Liberman: Only ground operation will secure peaceful summer for children in South

Speaking during visit to man wounded in rocket attack, Liberman claims his proposed occupation of Gaza meant to ensure security, not build settlements.

Foreign Minister Avigdor Liberman.  (photo credit: REUTERS)
Foreign Minister Avigdor Liberman.
(photo credit: REUTERS)
Speaking in Ashkelon, where he visited injured Israelis at Barzilai Medical Center, the foreign minister said, "Only a full ground  incursion in Gaza will secure a peaceful summer for our children in the South," reiterating a personal stance that has caused friction between the foreign minister and Prime Minister Binyamin Netanyahu.
"In the Gaza [disengagement] we gave [PA President Mahmoud] Abbas the keys to Gaza," said Liberman, pointing out that the result has been the thousands of rockets launched at Israel since that time.
"What I understand form the international community over the years is that it has wanted Israel to go back to the 1967 lines," he stated, "Which we did."
At Barzilai Medical Center, Liberman stressed, "There's no argument, we want to ensure citizens' security.

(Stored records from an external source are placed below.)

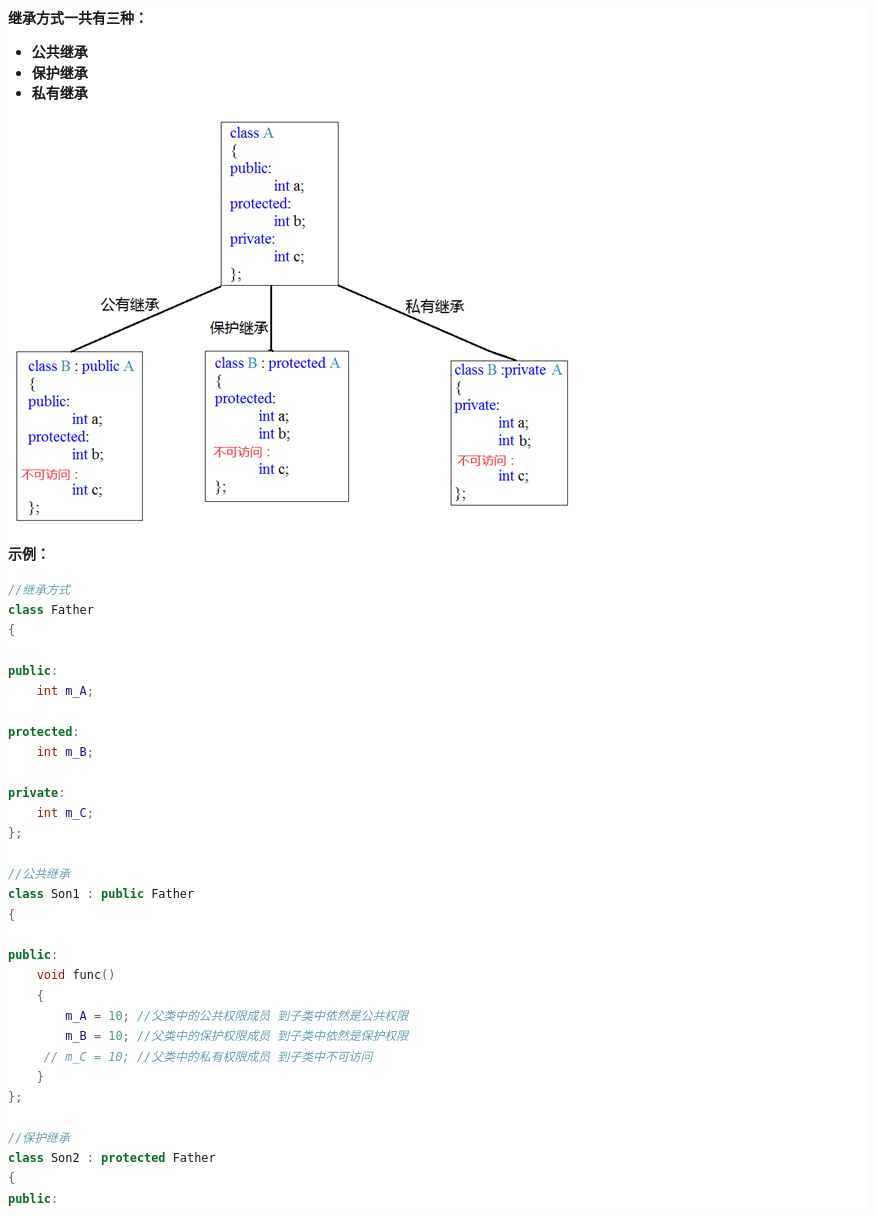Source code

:**继承方式一共有三种：**

* **公共继承**
* **保护继承**
* **私有继承**



![img](assets/clip_image002.png)

 

**示例：**

```C++
//继承方式
class Father
{

public:
    int m_A;

protected:
    int m_B;

private:
    int m_C;
};

//公共继承
class Son1 : public Father
{

public:
    void func()
    {
        m_A = 10; //父类中的公共权限成员 到子类中依然是公共权限
        m_B = 10; //父类中的保护权限成员 到子类中依然是保护权限
     // m_C = 10; //父类中的私有权限成员 到子类中不可访问
    }
};

//保护继承
class Son2 : protected Father
{
public:
```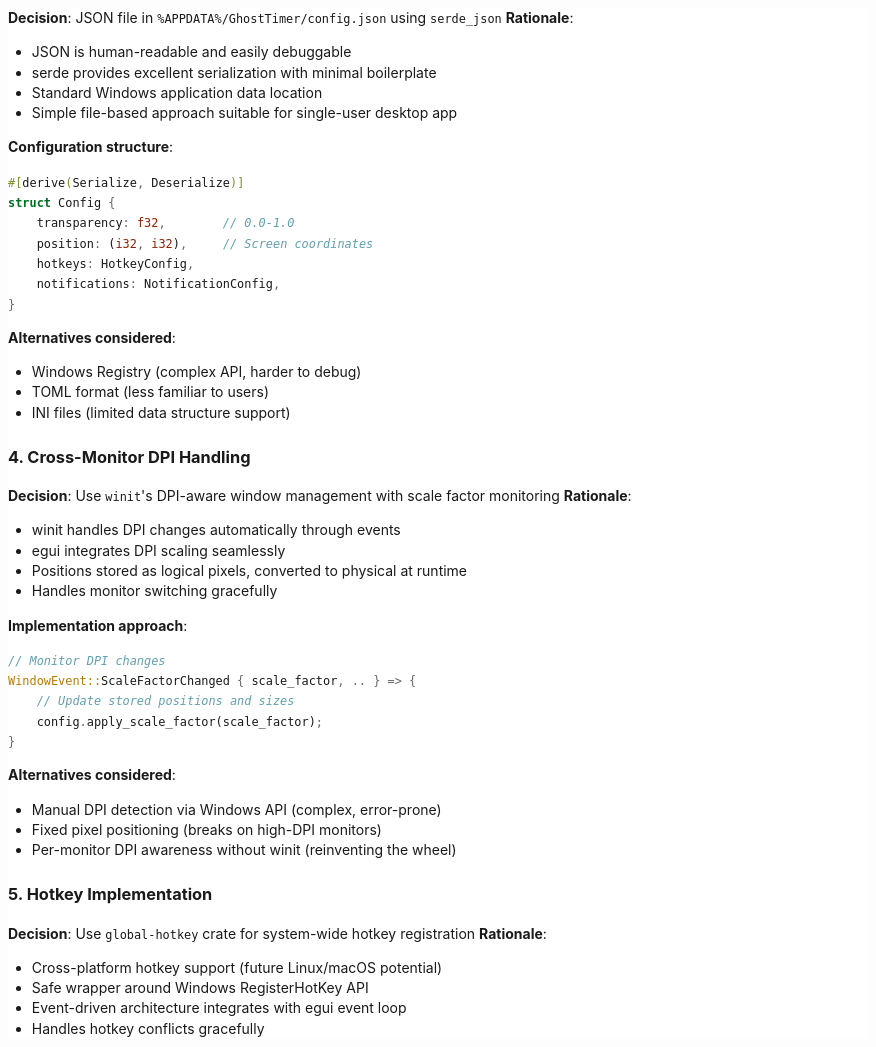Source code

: **Decision**: JSON file in `%APPDATA%/GhostTimer/config.json` using `serde_json`
**Rationale**:
- JSON is human-readable and easily debuggable
- serde provides excellent serialization with minimal boilerplate
- Standard Windows application data location
- Simple file-based approach suitable for single-user desktop app

**Configuration structure**:
```rust
#[derive(Serialize, Deserialize)]
struct Config {
    transparency: f32,        // 0.0-1.0
    position: (i32, i32),     // Screen coordinates
    hotkeys: HotkeyConfig,
    notifications: NotificationConfig,
}
```

**Alternatives considered**:
- Windows Registry (complex API, harder to debug)
- TOML format (less familiar to users)
- INI files (limited data structure support)

### 4. Cross-Monitor DPI Handling

**Decision**: Use `winit`'s DPI-aware window management with scale factor monitoring
**Rationale**:
- winit handles DPI changes automatically through events
- egui integrates DPI scaling seamlessly
- Positions stored as logical pixels, converted to physical at runtime
- Handles monitor switching gracefully

**Implementation approach**:
```rust
// Monitor DPI changes
WindowEvent::ScaleFactorChanged { scale_factor, .. } => {
    // Update stored positions and sizes
    config.apply_scale_factor(scale_factor);
}
```

**Alternatives considered**:
- Manual DPI detection via Windows API (complex, error-prone)
- Fixed pixel positioning (breaks on high-DPI monitors)
- Per-monitor DPI awareness without winit (reinventing the wheel)

### 5. Hotkey Implementation

**Decision**: Use `global-hotkey` crate for system-wide hotkey registration
**Rationale**:
- Cross-platform hotkey support (future Linux/macOS potential)
- Safe wrapper around Windows RegisterHotKey API
- Event-driven architecture integrates with egui event loop
- Handles hotkey conflicts gracefully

We're not trying to build towns there [in Gaza], we just want security."
The statements by Liberman were followed by Norwegian Foreign Minister Børge Brende, who said he wanted to stop suffering both in Israel and Gaza and that he is very concerned about the situation.
Liberman made the statements on a visit to Barzilai Medical Center to visit Yarin Levy, 16, was on his way home from the barbershop in Ashkelon on Sunday when shrapnel from an exploding rocket hit him in the chest and landed him in the hospital’s intensive care unit.
The Barzilai emergency room was in the process of being moved to the building's bomb shelter on Wednesday after a rocket fell outside the current emergency room the day before. The hospital is vulnerable to rockets and the safety of patients who cannot easily be moved in and out of the bomb shelter is in jeopardy.
No one in the hospital was injured in Wednesday's rocket barrage as doctors made the tough decisions of whether to stay with patients or wait out the attack in the bomb shelter.